Come dovrebbe reagire, allora, di fronte a tutto questo, la comunità internazionale? Il Tribunale pone richieste concrete ai diversi attori della situazione.
A Israele, “imputato” principale di questo processo, si chiede di porre fine all’occupazione, rispettare l’autodeterminazione dei palestinesi, la legalità internazionale e, insieme all’Egitto, di cessare l’assedio di Gaza. Tuttavia anche le responsabilità di Onu, Ue e Stati membri sono risultate tutt’altro che secondarie. A essi si chiede di cessare ogni sostegno economico e scientifico all’industria militare israeliana, di esigere risarcimenti per la distruzione delle infrastrutture realizzate con aiuti internazionali, di imporre un severo embargo militare a Israele e inasprire le relazioni diplomatiche e commerciali, a pena di incorrere in una complice e mortificante acquiescenza. A entrambe le parti ferma esortazione ad aderire alla Corte Penale Internazionale e alle istituzioni internazionali, in modo particolare agli Usa, di porre fine a pressioni e ricatti sull’Ap affinché non acceda allo Statuto della Corte.

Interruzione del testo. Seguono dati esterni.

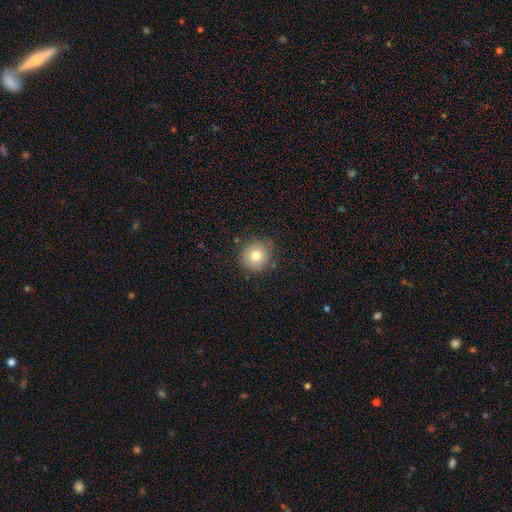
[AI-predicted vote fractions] Q: Smooth or featured?
A: smooth (76%); runner-up: featured or disk (13%)
Q: How rounded?
A: round (90%); runner-up: in between (9%)
Q: Merging?
A: none (80%); runner-up: minor disturbance (15%)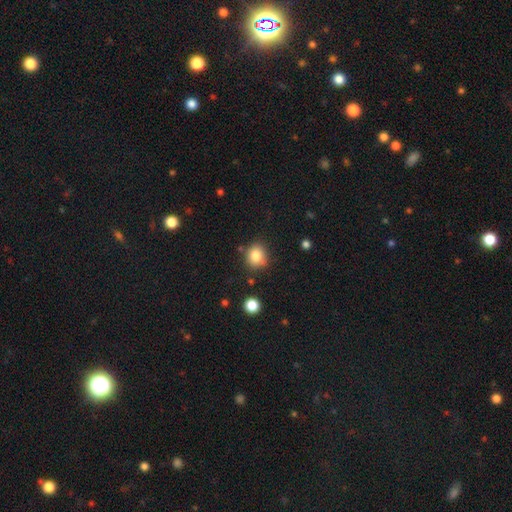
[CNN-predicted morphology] A smooth galaxy with no disk features (82%) that is round (79%). Merging: none (79%).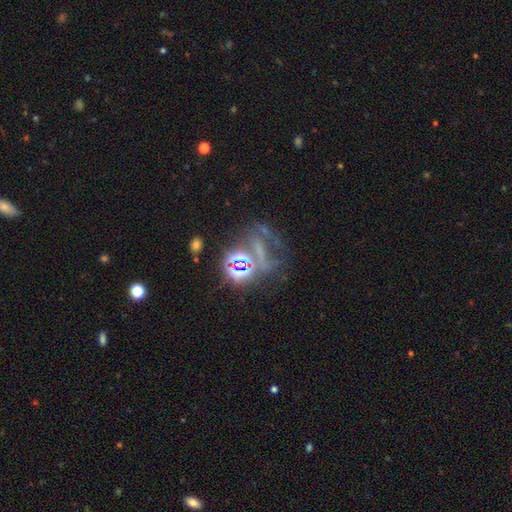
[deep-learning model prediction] Morphology: type=star or artifact (64%).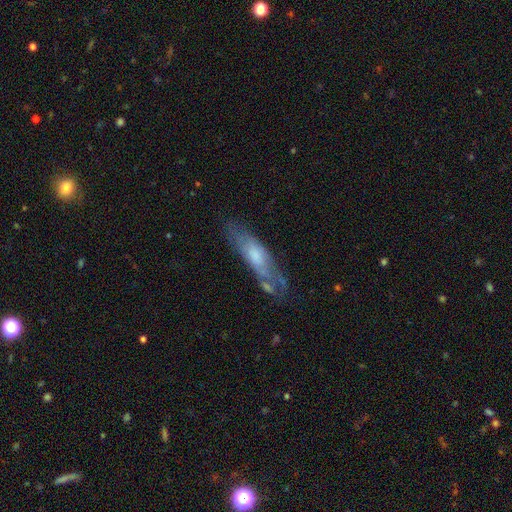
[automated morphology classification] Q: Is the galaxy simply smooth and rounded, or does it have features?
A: featured or disk — 54%.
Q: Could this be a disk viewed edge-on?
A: no — 62%.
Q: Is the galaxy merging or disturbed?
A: none — 54%.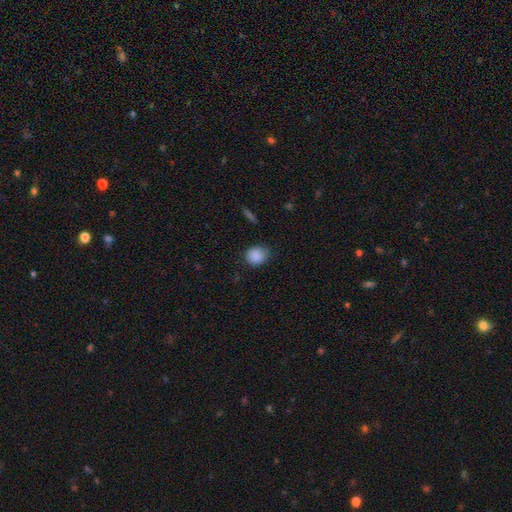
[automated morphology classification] smooth-or-featured: smooth: 88% | star or artifact: 9% | featured or disk: 4%
  how-rounded: round: 76% | in between: 23% | cigar-shaped: 1%
  merging: none: 75% | minor disturbance: 20% | major disturbance: 4% | merger: 1%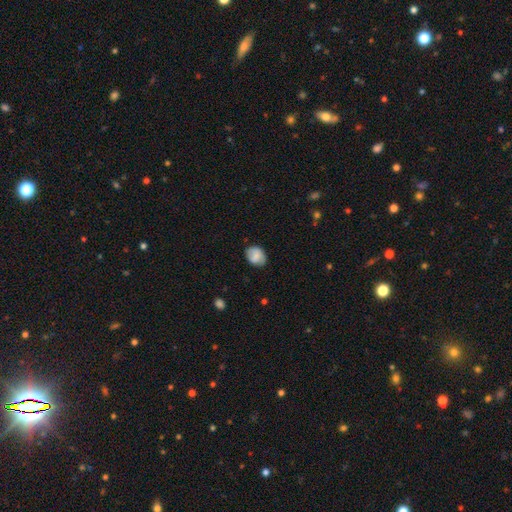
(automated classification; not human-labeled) Smooth or featured?
  - smooth: 76% *
  - featured or disk: 15%
  - star or artifact: 8%
How rounded?
  - in between: 56% *
  - round: 43%
  - cigar-shaped: 1%
Merging?
  - none: 73% *
  - minor disturbance: 21%
  - major disturbance: 5%
  - merger: 1%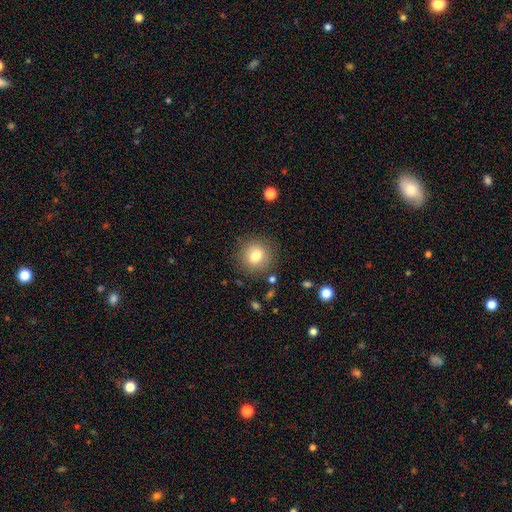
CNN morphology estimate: smooth-or-featured: smooth: 79% | featured or disk: 11% | star or artifact: 10%
  how-rounded: round: 80% | in between: 19% | cigar-shaped: 1%
  merging: none: 85% | minor disturbance: 10% | major disturbance: 4% | merger: 2%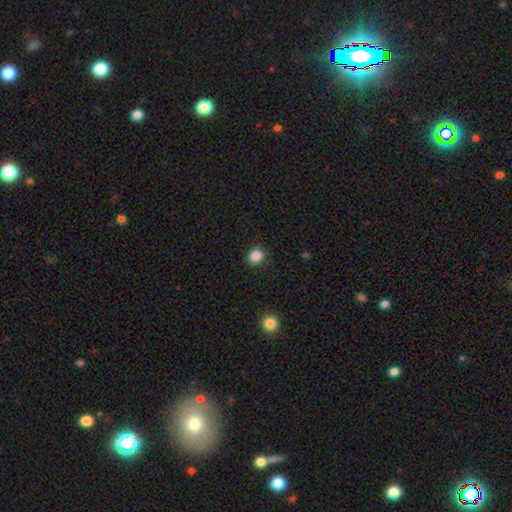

Ci si trova, in sostanza, di fronte non solo alla lotta del militarismo israeliano contro i diritti di un intero popolo e la sua sopravvivenza come tale, ma a un’offensiva frontale dei governi occidentali contro l’eguaglianza nell’accesso alla giustizia. In questo modo, tutelando l’impunità, si tutela, in realtà, la riproduzione delle atrocità.